Saturday, July 3, 2010

My brain is in the "puddle of glop" stage.

LEFT: A monarch butterfly chrysalis, which has become transparent after about ten days. From Bug Life Cycle.

I'm kind of sad that I haven't been writing here much (compared to putting up links;
though I do love when other people share links, so that's not all bad).
For two years, I'd wake up almost every morning with half-formed blog posts chrysalis-ing in my mind, and I'd often spend a bunch of hours putting together a post.

But now I wake up thinking about my latest research on communications. "Thinking" is the wrong word; it's more like my thoughts have dissolved into a puddle of glop. They don't have enough form to write about, really.

"Puddle of glop" is a technical phrase I got from life-coach Martha Beck's article Growing Wings. Her explanation of the science behind butterflies rescues their transformative process from the Rainbows and Unicorns category:
"I used to think... if I were to cut open a cocoon, I'd find a butterfly-ish caterpillar, or a caterpillar-ish butterfly, depending on how far things had progressed.
I was wrong.
In fact, the first thing caterpillars do in their cocoons is shed their skin, leaving a soft, rubbery chrysalis. If you were to look inside the cocoon early on, you'd find nothing but a puddle of glop.
But in that glop are certain cells, called imago cells, that contain the DNA-coded instructions for turning bug soup into a delicate, winged creature...."
Example of the sort of brain melt I've been living with:
Yesterday I was sitting at the coffee shop reading Here Comes Everybody: The Power of Organizing without Organizations, by Clay Shirky, and I started to feel all emotionally shaky.

I'm practically weeping in public, reading Shirky's description of how organizations have traditionally organized themselves... and how that's all changed now.

Cause I've seen it change, bit by bit, but piecing the whole picture together can overwhelm a person.
I've been using the computer since 1992 (though not much as a producer until 2004).
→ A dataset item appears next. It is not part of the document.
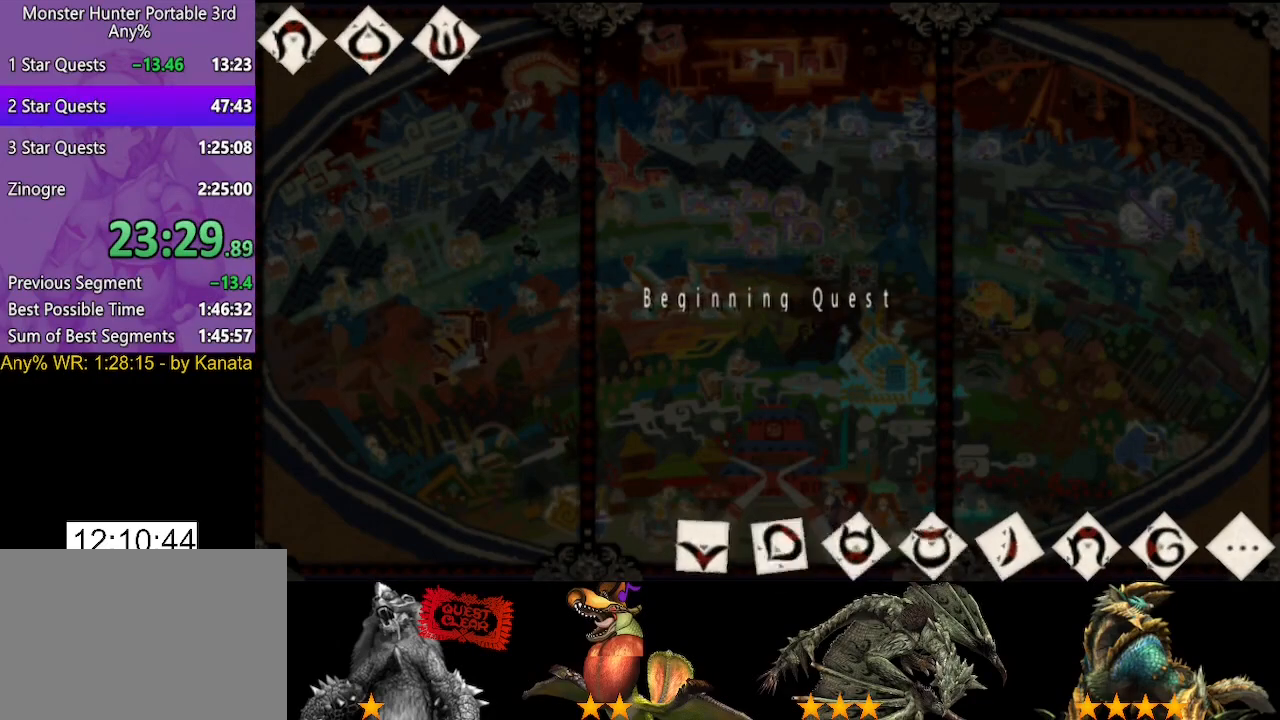
{"buttons": [], "left_stick": "center", "right_stick": "center", "events": []}
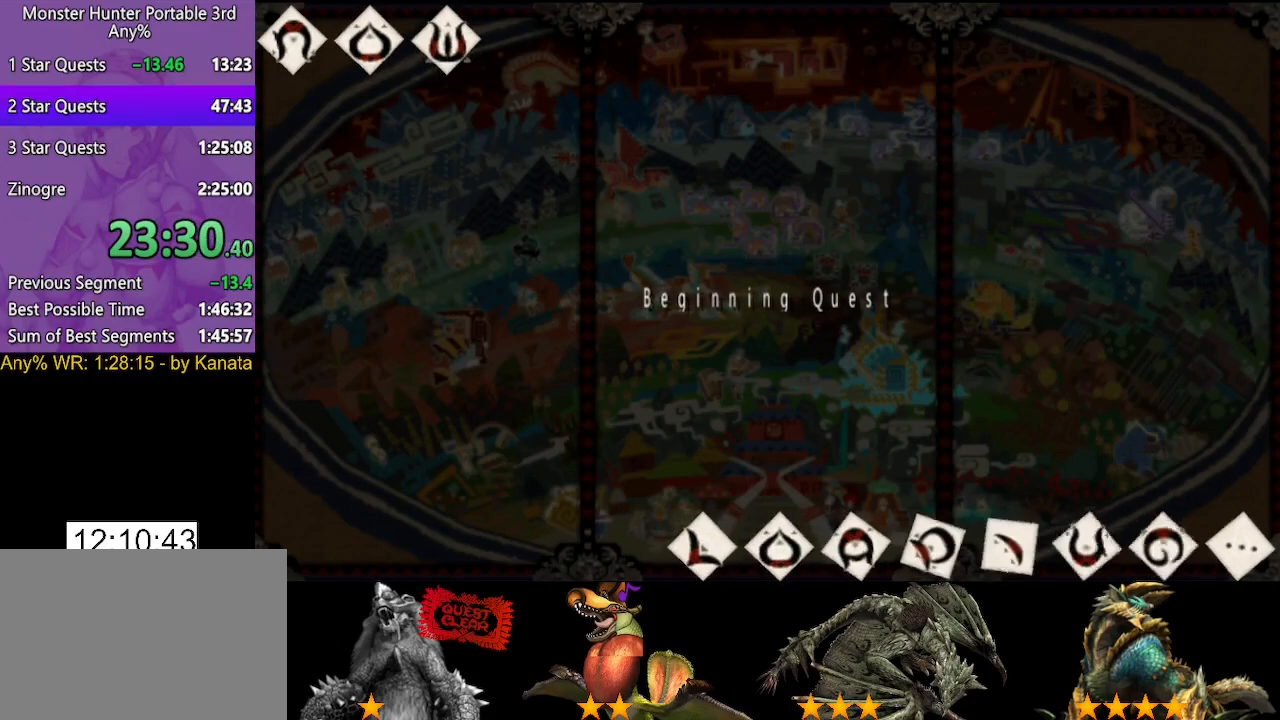
{"buttons": [], "left_stick": "up", "right_stick": "center", "events": [[17, "left_stick", "up"]]}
If I'd had a baby in 1992, this fall she'd be heading off to college, or prison, or some other legal-adulthood place.

In those past eighteen years, the norms of communication pretty much dropped their exoskeletons and turned themselves inside out, like caterpillars forming chrysalises. To try to really understand all the social changes the new technology has wrought, personally and globally, leaves me all soft and rubbery.
Hence the weepiness, kind of like intellectual PMS.

But even though our culture is morphing like crazy all around us, I'm like humans in all other times:
I can only take in so much Civilization Crumble, and then I go back to my daily concerns.

Like citizens in Rome after the 410 Vandal invasion. Some writers saw the writing on the wall and waxed eloquent, like Saint Jerome, crabbiest saint ever, who wrote,
"The city which had conquered the whole world was itself conquered."
but pretty soon everyone's thinking, you know, ... the laundry.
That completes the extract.